======== THE INPUT
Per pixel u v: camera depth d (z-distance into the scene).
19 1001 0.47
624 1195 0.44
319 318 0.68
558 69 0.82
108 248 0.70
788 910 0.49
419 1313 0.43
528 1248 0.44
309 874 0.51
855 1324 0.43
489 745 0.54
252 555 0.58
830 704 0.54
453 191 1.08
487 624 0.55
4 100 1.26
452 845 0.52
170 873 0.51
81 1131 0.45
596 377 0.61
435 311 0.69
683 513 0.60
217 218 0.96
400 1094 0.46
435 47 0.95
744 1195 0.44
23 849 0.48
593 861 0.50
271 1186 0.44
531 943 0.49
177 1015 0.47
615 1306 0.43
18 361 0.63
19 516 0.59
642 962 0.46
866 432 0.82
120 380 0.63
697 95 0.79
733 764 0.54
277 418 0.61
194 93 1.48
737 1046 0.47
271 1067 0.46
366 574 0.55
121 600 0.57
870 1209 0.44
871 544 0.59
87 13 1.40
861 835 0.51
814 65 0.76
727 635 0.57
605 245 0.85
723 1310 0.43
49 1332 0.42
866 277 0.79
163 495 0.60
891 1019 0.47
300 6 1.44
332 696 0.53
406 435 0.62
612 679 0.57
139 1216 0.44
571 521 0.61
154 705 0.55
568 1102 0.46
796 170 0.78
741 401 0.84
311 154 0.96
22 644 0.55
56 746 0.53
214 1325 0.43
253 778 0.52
================
======== THE INPUT
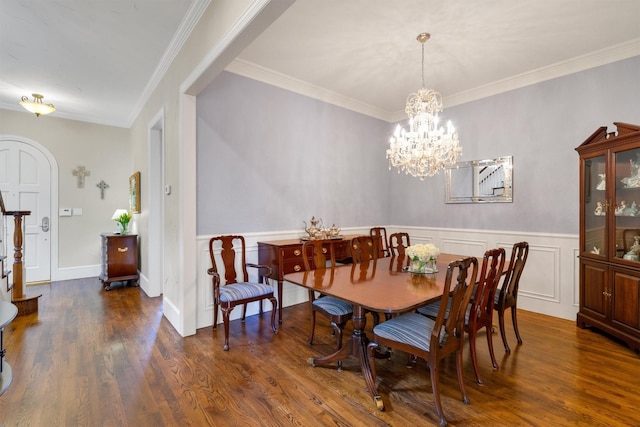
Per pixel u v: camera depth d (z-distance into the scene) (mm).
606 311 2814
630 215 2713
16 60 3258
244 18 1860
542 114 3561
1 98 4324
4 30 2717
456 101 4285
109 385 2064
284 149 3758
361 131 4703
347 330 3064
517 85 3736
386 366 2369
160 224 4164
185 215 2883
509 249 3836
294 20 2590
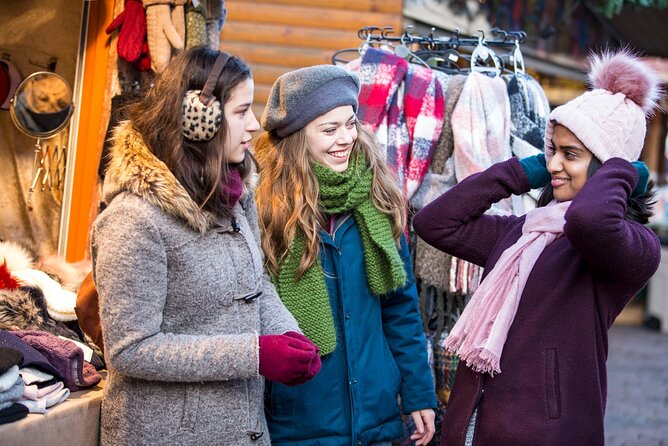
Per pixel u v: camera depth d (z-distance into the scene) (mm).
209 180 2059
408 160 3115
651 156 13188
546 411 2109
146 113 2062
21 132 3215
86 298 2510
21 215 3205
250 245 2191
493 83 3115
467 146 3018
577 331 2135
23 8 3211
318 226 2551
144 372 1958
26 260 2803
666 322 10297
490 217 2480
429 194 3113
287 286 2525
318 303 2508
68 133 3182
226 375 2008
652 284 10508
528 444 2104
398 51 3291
================
In the entries above, find the line holding "194 93 1.48" and the line holding "253 778 0.52", then retype exactly those two lines and every line between them, and nothing else.

▸ **RESULT**:
194 93 1.48
737 1046 0.47
271 1067 0.46
366 574 0.55
121 600 0.57
870 1209 0.44
871 544 0.59
87 13 1.40
861 835 0.51
814 65 0.76
727 635 0.57
605 245 0.85
723 1310 0.43
49 1332 0.42
866 277 0.79
163 495 0.60
891 1019 0.47
300 6 1.44
332 696 0.53
406 435 0.62
612 679 0.57
139 1216 0.44
571 521 0.61
154 705 0.55
568 1102 0.46
796 170 0.78
741 401 0.84
311 154 0.96
22 644 0.55
56 746 0.53
214 1325 0.43
253 778 0.52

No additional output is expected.